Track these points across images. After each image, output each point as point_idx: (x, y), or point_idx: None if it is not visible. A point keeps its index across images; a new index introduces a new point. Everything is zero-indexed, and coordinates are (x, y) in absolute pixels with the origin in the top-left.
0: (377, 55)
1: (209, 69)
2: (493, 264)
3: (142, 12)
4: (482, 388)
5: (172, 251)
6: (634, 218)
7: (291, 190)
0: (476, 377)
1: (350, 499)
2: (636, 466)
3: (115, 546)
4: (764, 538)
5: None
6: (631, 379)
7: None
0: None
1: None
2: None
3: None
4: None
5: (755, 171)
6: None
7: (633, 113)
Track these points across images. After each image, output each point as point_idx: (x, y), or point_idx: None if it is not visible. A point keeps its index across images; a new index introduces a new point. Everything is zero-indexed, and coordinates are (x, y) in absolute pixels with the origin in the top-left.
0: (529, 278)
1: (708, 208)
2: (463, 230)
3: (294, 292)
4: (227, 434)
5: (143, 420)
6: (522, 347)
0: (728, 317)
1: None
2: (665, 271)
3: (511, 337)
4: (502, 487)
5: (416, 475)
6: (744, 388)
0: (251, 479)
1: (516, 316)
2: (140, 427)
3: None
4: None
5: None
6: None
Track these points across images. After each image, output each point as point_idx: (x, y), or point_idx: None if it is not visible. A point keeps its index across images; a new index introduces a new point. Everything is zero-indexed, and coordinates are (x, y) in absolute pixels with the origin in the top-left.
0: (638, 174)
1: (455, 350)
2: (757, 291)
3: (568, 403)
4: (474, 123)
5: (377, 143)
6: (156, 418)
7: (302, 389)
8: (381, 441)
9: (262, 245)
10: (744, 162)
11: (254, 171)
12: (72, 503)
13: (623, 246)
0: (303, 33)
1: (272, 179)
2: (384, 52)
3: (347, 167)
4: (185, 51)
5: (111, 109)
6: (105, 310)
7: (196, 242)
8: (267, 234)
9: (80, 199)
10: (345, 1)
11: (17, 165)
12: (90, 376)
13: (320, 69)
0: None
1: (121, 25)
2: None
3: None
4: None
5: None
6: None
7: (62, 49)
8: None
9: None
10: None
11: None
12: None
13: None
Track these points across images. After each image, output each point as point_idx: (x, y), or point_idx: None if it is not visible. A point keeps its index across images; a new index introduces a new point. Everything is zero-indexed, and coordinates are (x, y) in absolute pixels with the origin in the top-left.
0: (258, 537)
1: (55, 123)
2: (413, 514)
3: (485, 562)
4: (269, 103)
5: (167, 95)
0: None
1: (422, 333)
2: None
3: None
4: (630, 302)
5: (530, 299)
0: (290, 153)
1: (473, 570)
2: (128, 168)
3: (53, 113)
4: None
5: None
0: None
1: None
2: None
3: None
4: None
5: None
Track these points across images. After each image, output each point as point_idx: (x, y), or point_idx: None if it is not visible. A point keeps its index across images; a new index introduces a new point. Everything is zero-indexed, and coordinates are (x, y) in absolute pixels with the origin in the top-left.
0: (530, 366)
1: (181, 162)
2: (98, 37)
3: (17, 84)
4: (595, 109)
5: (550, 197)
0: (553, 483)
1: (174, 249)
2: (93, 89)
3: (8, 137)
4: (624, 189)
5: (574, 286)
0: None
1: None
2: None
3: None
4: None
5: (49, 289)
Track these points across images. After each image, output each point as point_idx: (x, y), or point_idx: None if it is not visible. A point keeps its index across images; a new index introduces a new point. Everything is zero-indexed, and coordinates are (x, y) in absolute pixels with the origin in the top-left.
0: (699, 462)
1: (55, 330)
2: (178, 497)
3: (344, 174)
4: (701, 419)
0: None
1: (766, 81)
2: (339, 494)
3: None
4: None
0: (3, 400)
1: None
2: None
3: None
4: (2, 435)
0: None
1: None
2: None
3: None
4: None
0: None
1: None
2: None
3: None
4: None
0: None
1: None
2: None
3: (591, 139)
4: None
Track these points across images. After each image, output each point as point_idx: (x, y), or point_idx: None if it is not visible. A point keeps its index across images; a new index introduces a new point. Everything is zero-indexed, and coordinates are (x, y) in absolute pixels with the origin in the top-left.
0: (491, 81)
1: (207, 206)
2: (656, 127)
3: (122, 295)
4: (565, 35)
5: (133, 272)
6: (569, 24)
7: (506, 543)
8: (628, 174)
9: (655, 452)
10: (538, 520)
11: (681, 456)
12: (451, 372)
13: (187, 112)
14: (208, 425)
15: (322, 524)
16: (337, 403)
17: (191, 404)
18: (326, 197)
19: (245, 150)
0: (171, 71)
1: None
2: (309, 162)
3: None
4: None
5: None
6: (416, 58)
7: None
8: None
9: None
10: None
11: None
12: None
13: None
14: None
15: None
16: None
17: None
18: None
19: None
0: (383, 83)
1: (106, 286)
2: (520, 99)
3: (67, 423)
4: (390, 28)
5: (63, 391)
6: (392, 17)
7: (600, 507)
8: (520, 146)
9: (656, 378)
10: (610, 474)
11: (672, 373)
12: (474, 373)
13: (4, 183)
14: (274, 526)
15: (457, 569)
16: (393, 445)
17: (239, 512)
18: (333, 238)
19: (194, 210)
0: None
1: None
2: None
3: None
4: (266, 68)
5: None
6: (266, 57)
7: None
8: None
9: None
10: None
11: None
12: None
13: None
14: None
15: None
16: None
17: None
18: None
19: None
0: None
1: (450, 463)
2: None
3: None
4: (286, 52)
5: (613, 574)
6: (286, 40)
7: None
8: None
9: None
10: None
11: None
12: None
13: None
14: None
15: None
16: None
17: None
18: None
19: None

Task prompt: Return every line from the start of the records through the line containing "0: (377, 55)", including that line, copied without any change.

Answer to the exercise:
Track these points across images. After each image, output each point as point_idx: (x, y), or point_idx: None if it is not visible. A point keeps its index across images; a new index introduces a new point. Everything is zero-indexed, and coordinates are (x, y) in absolute pixels with the origin in the top-left.
0: (377, 55)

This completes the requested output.